# start of Raw data

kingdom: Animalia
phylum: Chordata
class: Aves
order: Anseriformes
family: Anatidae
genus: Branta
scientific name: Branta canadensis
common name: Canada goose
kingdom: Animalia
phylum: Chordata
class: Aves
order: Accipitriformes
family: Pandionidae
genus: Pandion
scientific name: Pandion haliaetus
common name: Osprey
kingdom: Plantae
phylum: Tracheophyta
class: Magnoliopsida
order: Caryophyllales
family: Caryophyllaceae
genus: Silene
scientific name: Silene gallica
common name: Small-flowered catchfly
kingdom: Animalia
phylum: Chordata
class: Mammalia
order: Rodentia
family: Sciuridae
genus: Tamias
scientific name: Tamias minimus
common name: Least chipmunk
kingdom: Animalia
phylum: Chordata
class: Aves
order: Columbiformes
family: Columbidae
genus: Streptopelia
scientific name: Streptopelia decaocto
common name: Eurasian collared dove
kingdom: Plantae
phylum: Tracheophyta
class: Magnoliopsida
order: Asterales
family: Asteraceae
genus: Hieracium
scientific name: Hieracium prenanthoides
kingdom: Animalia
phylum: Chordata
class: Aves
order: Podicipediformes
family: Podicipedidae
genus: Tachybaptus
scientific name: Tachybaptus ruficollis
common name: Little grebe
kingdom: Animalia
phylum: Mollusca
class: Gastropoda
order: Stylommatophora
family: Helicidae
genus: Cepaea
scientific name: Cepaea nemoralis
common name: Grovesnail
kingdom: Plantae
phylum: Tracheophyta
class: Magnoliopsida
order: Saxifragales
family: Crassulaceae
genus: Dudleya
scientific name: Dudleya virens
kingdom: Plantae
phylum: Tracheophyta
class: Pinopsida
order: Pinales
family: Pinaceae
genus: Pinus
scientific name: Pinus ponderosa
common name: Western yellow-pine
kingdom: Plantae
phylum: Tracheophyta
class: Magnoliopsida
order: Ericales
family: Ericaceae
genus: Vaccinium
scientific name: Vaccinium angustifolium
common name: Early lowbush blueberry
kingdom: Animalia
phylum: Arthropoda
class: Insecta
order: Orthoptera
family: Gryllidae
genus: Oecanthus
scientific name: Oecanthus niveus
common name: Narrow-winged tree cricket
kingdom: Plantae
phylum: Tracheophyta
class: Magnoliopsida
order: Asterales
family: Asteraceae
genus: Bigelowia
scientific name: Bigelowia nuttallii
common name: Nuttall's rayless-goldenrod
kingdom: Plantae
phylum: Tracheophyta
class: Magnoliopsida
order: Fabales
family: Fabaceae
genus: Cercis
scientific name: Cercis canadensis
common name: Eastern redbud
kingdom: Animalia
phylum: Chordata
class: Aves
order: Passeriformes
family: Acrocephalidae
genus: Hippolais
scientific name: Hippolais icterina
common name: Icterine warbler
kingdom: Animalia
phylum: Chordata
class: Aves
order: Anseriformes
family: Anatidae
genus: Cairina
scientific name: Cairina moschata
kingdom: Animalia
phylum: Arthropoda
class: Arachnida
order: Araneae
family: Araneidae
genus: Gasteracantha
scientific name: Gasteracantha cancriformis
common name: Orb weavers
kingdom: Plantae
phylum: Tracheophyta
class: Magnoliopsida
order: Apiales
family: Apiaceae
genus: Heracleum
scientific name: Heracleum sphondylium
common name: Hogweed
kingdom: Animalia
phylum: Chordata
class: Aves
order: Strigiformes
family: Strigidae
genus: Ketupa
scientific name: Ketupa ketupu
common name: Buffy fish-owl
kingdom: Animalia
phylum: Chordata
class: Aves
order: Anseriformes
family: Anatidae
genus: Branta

# end of Raw data

Work to do >> Render every line of the records above as a Markdown table with two columns, Row and Line, putting the row number under Row and the line under Line, and omit any blank lines.

Output for this task >>
| Row | Line |
|---|---|
| 1 | kingdom: Animalia |
| 2 | phylum: Chordata |
| 3 | class: Aves |
| 4 | order: Anseriformes |
| 5 | family: Anatidae |
| 6 | genus: Branta |
| 7 | scientific name: Branta canadensis |
| 8 | common name: Canada goose |
| 9 | kingdom: Animalia |
| 10 | phylum: Chordata |
| 11 | class: Aves |
| 12 | order: Accipitriformes |
| 13 | family: Pandionidae |
| 14 | genus: Pandion |
| 15 | scientific name: Pandion haliaetus |
| 16 | common name: Osprey |
| 17 | kingdom: Plantae |
| 18 | phylum: Tracheophyta |
| 19 | class: Magnoliopsida |
| 20 | order: Caryophyllales |
| 21 | family: Caryophyllaceae |
| 22 | genus: Silene |
| 23 | scientific name: Silene gallica |
| 24 | common name: Small-flowered catchfly |
| 25 | kingdom: Animalia |
| 26 | phylum: Chordata |
| 27 | class: Mammalia |
| 28 | order: Rodentia |
| 29 | family: Sciuridae |
| 30 | genus: Tamias |
| 31 | scientific name: Tamias minimus |
| 32 | common name: Least chipmunk |
| 33 | kingdom: Animalia |
| 34 | phylum: Chordata |
| 35 | class: Aves |
| 36 | order: Columbiformes |
| 37 | family: Columbidae |
| 38 | genus: Streptopelia |
| 39 | scientific name: Streptopelia decaocto |
| 40 | common name: Eurasian collared dove |
| 41 | kingdom: Plantae |
| 42 | phylum: Tracheophyta |
| 43 | class: Magnoliopsida |
| 44 | order: Asterales |
| 45 | family: Asteraceae |
| 46 | genus: Hieracium |
| 47 | scientific name: Hieracium prenanthoides |
| 48 | kingdom: Animalia |
| 49 | phylum: Chordata |
| 50 | class: Aves |
| 51 | order: Podicipediformes |
| 52 | family: Podicipedidae |
| 53 | genus: Tachybaptus |
| 54 | scientific name: Tachybaptus ruficollis |
| 55 | common name: Little grebe |
| 56 | kingdom: Animalia |
| 57 | phylum: Mollusca |
| 58 | class: Gastropoda |
| 59 | order: Stylommatophora |
| 60 | family: Helicidae |
| 61 | genus: Cepaea |
| 62 | scientific name: Cepaea nemoralis |
| 63 | common name: Grovesnail |
| 64 | kingdom: Plantae |
| 65 | phylum: Tracheophyta |
| 66 | class: Magnoliopsida |
| 67 | order: Saxifragales |
| 68 | family: Crassulaceae |
| 69 | genus: Dudleya |
| 70 | scientific name: Dudleya virens |
| 71 | kingdom: Plantae |
| 72 | phylum: Tracheophyta |
| 73 | class: Pinopsida |
| 74 | order: Pinales |
| 75 | family: Pinaceae |
| 76 | genus: Pinus |
| 77 | scientific name: Pinus ponderosa |
| 78 | common name: Western yellow-pine |
| 79 | kingdom: Plantae |
| 80 | phylum: Tracheophyta |
| 81 | class: Magnoliopsida |
| 82 | order: Ericales |
| 83 | family: Ericaceae |
| 84 | genus: Vaccinium |
| 85 | scientific name: Vaccinium angustifolium |
| 86 | common name: Early lowbush blueberry |
| 87 | kingdom: Animalia |
| 88 | phylum: Arthropoda |
| 89 | class: Insecta |
| 90 | order: Orthoptera |
| 91 | family: Gryllidae |
| 92 | genus: Oecanthus |
| 93 | scientific name: Oecanthus niveus |
| 94 | common name: Narrow-winged tree cricket |
| 95 | kingdom: Plantae |
| 96 | phylum: Tracheophyta |
| 97 | class: Magnoliopsida |
| 98 | order: Asterales |
| 99 | family: Asteraceae |
| 100 | genus: Bigelowia |
| 101 | scientific name: Bigelowia nuttallii |
| 102 | common name: Nuttall's rayless-goldenrod |
| 103 | kingdom: Plantae |
| 104 | phylum: Tracheophyta |
| 105 | class: Magnoliopsida |
| 106 | order: Fabales |
| 107 | family: Fabaceae |
| 108 | genus: Cercis |
| 109 | scientific name: Cercis canadensis |
| 110 | common name: Eastern redbud |
| 111 | kingdom: Animalia |
| 112 | phylum: Chordata |
| 113 | class: Aves |
| 114 | order: Passeriformes |
| 115 | family: Acrocephalidae |
| 116 | genus: Hippolais |
| 117 | scientific name: Hippolais icterina |
| 118 | common name: Icterine warbler |
| 119 | kingdom: Animalia |
| 120 | phylum: Chordata |
| 121 | class: Aves |
| 122 | order: Anseriformes |
| 123 | family: Anatidae |
| 124 | genus: Cairina |
| 125 | scientific name: Cairina moschata |
| 126 | kingdom: Animalia |
| 127 | phylum: Arthropoda |
| 128 | class: Arachnida |
| 129 | order: Araneae |
| 130 | family: Araneidae |
| 131 | genus: Gasteracantha |
| 132 | scientific name: Gasteracantha cancriformis |
| 133 | common name: Orb weavers |
| 134 | kingdom: Plantae |
| 135 | phylum: Tracheophyta |
| 136 | class: Magnoliopsida |
| 137 | order: Apiales |
| 138 | family: Apiaceae |
| 139 | genus: Heracleum |
| 140 | scientific name: Heracleum sphondylium |
| 141 | common name: Hogweed |
| 142 | kingdom: Animalia |
| 143 | phylum: Chordata |
| 144 | class: Aves |
| 145 | order: Strigiformes |
| 146 | family: Strigidae |
| 147 | genus: Ketupa |
| 148 | scientific name: Ketupa ketupu |
| 149 | common name: Buffy fish-owl |
| 150 | kingdom: Animalia |
| 151 | phylum: Chordata |
| 152 | class: Aves |
| 153 | order: Anseriformes |
| 154 | family: Anatidae |
| 155 | genus: Branta |